## Text section

Select Committee on Environment, Food and Rural Affairs Written Evidence


Memorandum submitted by Alex Ross (CRED 22)

  This is not an application to give oral evidence at the CRed meeting with EFRA, but a written letter explaining my thoughts.

  I graduated from Nottingham University in 2005 with a degree in Classical Civilisations and now work full-time in Admin.

  With regards to experience I have none except for being keen on "Green" issues, I am a member of the WWF and also donate monthly to Fareshare, a food charity that takes food destined for landfill and redistributes to the vulnerable and needy. I have a green energy tariff with Scottish Power H2O Green Fund, have a water saving device in my cistern, have energy saving light bulbs and so on, and have been using the CRed Norwich site for many months now.

  I live in Leeds but was still encouraged to use the site by CRed as they wanted to expand into a nationwide project, which I would love to see.

  An expansion of the CRed project would be excellent, it lets people see how their own actions can affect the climate, and offers various solutions on reducing energy use. It also shows how plenty of small actions can add up until you are saving thousands of KGs of energy going into the atmosphere every year.

  An expansion of CRed into a nationwide scheme, or something similar, could see initiatives like this go into schools to teach children how to be more green in easy ways, from growing veg in a school garden, to understanding how to turn things off at the mains at home to save energy.

## Provided information
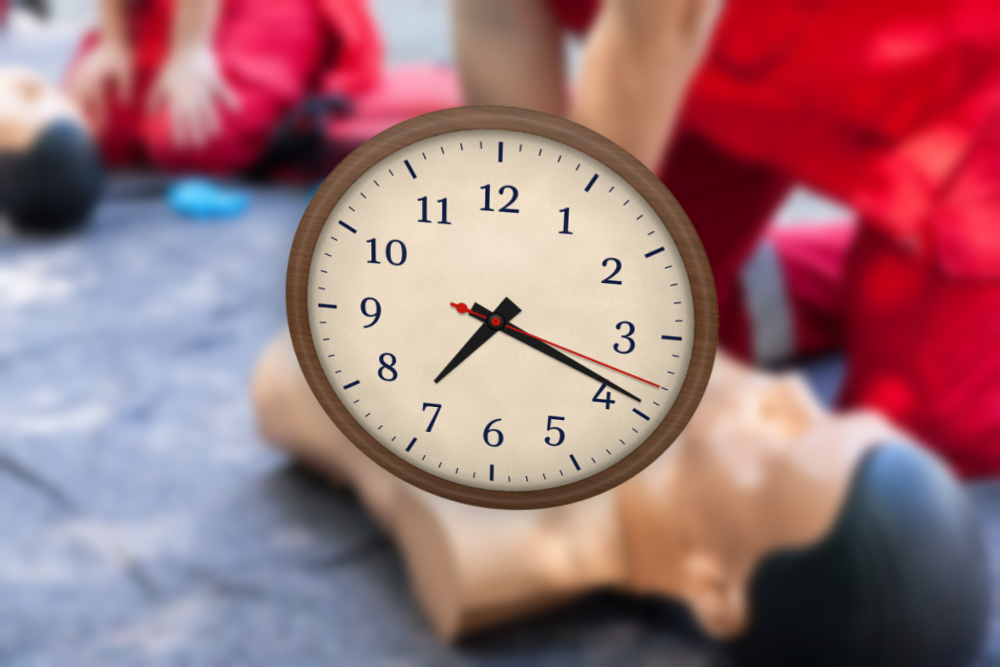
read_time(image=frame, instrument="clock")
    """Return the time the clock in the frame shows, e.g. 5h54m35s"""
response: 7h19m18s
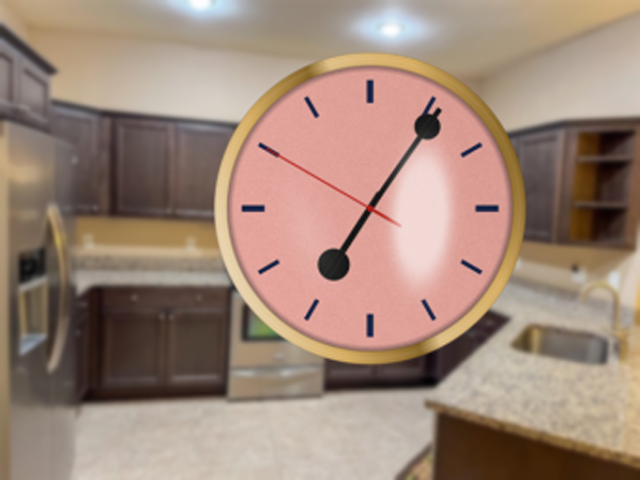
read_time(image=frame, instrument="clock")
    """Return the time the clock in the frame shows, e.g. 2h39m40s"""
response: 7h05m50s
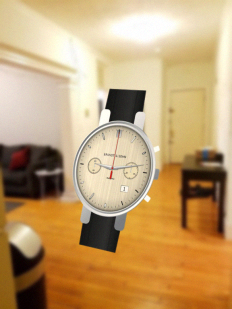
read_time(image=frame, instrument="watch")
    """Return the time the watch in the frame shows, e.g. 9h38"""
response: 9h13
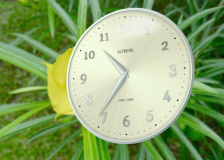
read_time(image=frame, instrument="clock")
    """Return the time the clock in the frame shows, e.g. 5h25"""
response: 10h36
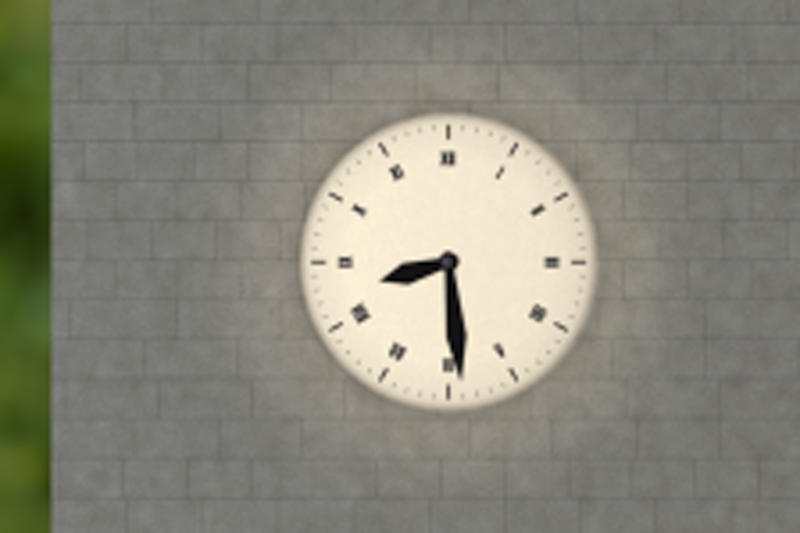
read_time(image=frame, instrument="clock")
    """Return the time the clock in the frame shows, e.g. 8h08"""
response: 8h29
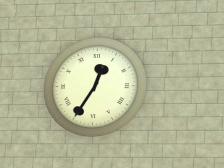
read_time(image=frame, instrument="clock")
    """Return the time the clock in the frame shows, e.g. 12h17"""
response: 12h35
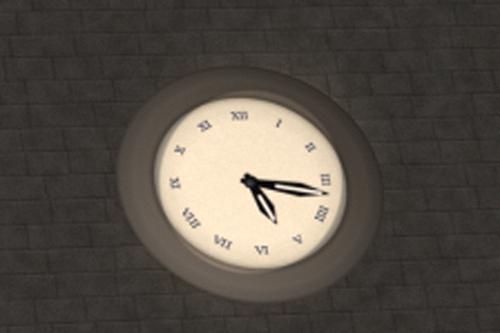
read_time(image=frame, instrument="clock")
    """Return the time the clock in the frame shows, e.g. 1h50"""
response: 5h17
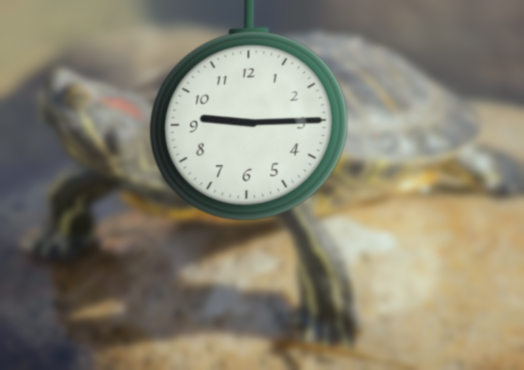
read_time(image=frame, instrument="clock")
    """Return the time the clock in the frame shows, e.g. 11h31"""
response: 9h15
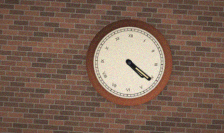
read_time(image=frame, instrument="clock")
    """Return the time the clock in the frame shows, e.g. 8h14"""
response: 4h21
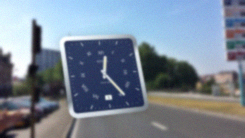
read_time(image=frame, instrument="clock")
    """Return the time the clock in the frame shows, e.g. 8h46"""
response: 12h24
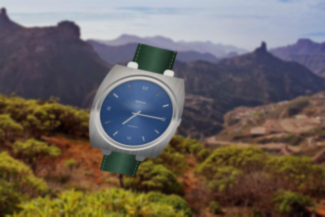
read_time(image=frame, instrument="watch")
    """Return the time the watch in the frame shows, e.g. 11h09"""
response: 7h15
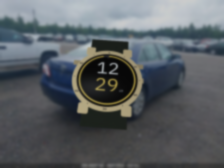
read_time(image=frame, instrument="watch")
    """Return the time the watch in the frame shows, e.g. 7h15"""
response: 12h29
...
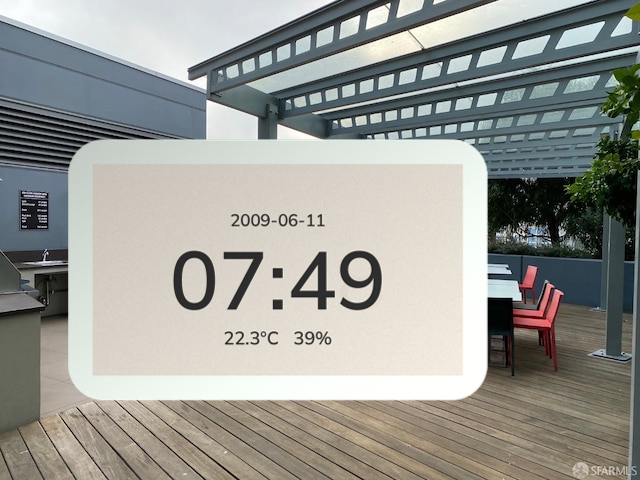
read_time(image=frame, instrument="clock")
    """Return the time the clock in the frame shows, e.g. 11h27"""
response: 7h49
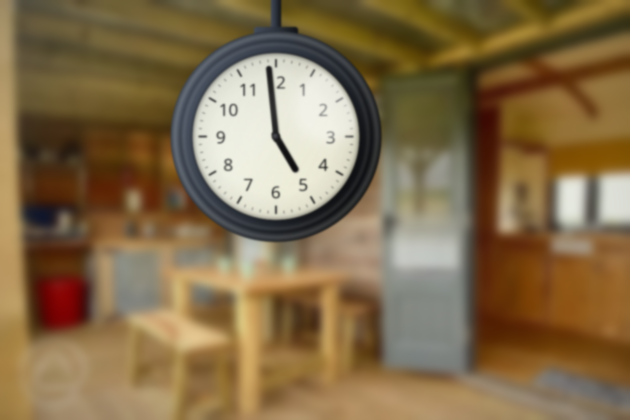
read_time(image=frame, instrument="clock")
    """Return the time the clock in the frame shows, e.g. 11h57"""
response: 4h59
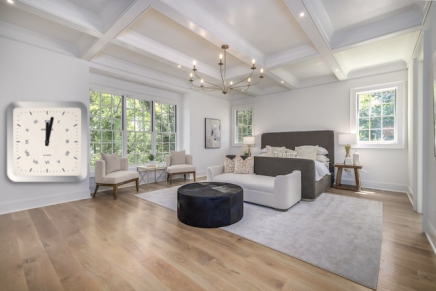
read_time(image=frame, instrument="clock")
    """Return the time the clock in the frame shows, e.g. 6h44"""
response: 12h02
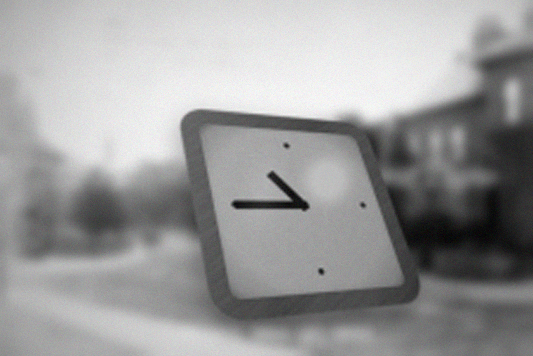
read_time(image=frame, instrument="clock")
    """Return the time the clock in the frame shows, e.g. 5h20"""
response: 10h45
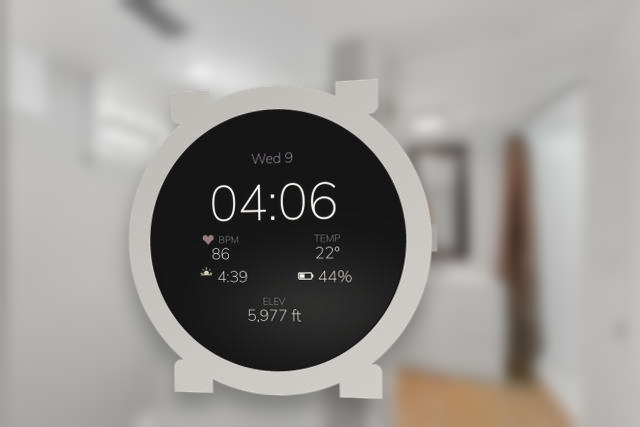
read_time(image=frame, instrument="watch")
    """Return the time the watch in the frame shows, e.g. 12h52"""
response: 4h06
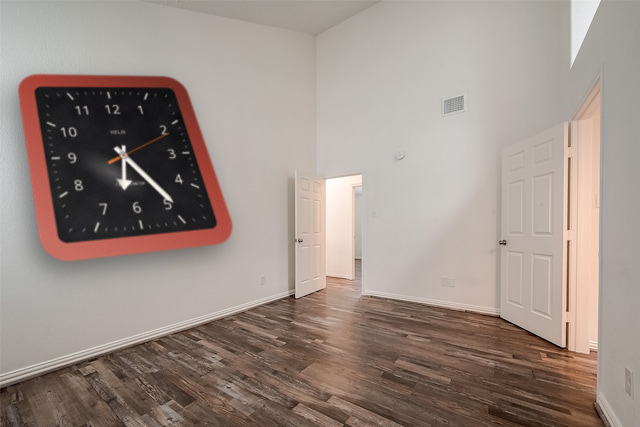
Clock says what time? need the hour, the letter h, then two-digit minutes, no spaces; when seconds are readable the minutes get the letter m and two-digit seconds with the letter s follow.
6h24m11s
==
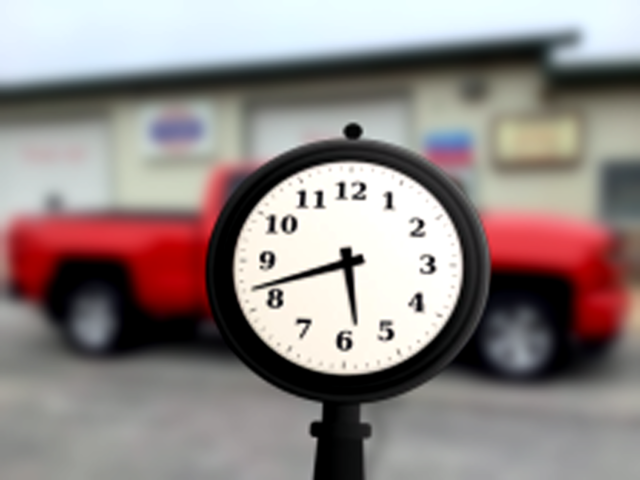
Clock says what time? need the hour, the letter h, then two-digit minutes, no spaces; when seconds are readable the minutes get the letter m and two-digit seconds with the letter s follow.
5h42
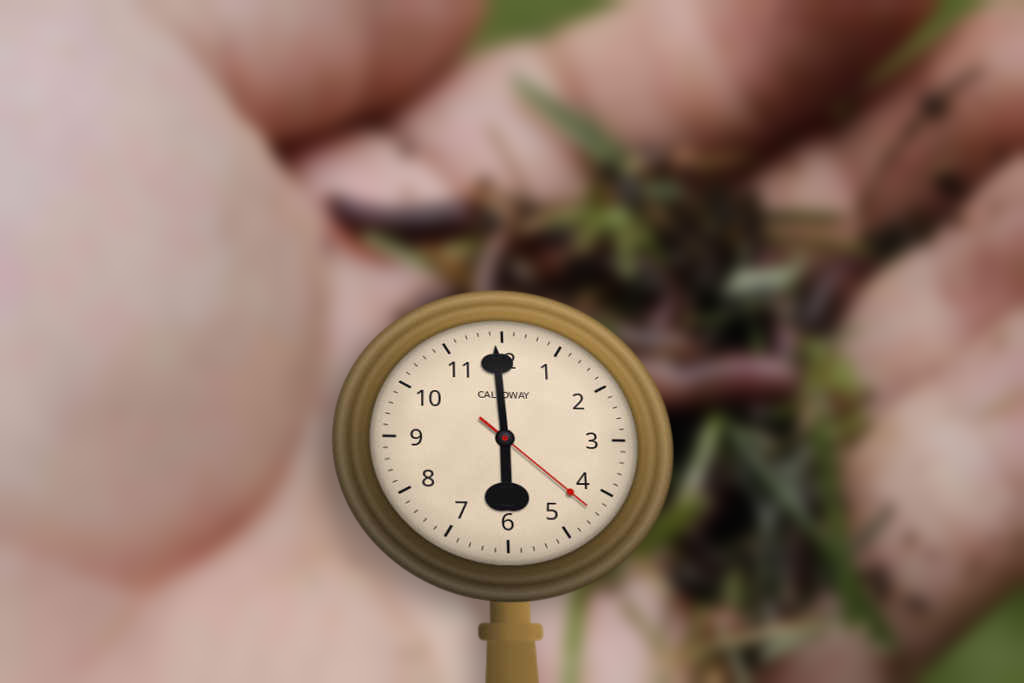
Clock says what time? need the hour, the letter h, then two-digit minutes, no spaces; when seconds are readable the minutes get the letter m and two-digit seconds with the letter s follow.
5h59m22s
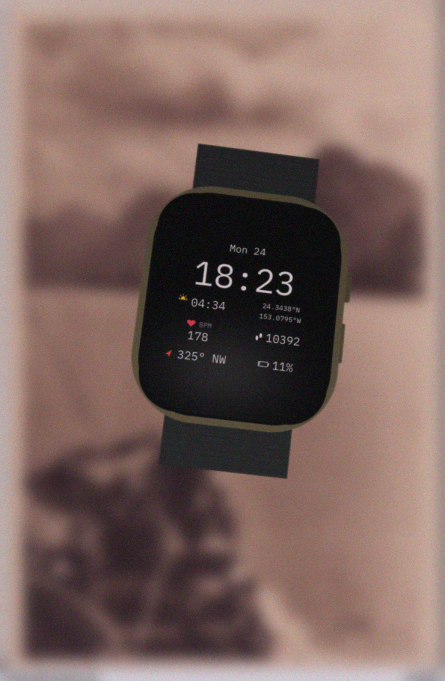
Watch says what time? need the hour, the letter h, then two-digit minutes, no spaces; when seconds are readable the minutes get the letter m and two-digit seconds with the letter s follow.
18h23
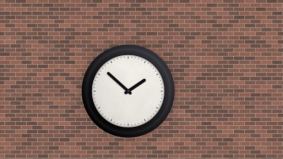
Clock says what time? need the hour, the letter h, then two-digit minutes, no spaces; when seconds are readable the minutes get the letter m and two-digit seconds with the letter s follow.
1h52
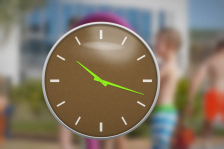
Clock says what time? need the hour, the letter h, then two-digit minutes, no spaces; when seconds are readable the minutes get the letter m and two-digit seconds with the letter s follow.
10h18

## Your objective
Retype the memorandum above from "This is not" up to and including "full-time in Admin.".

## Written response
This is not an application to give oral evidence at the CRed meeting with EFRA, but a written letter explaining my thoughts.

  I graduated from Nottingham University in 2005 with a degree in Classical Civilisations and now work full-time in Admin.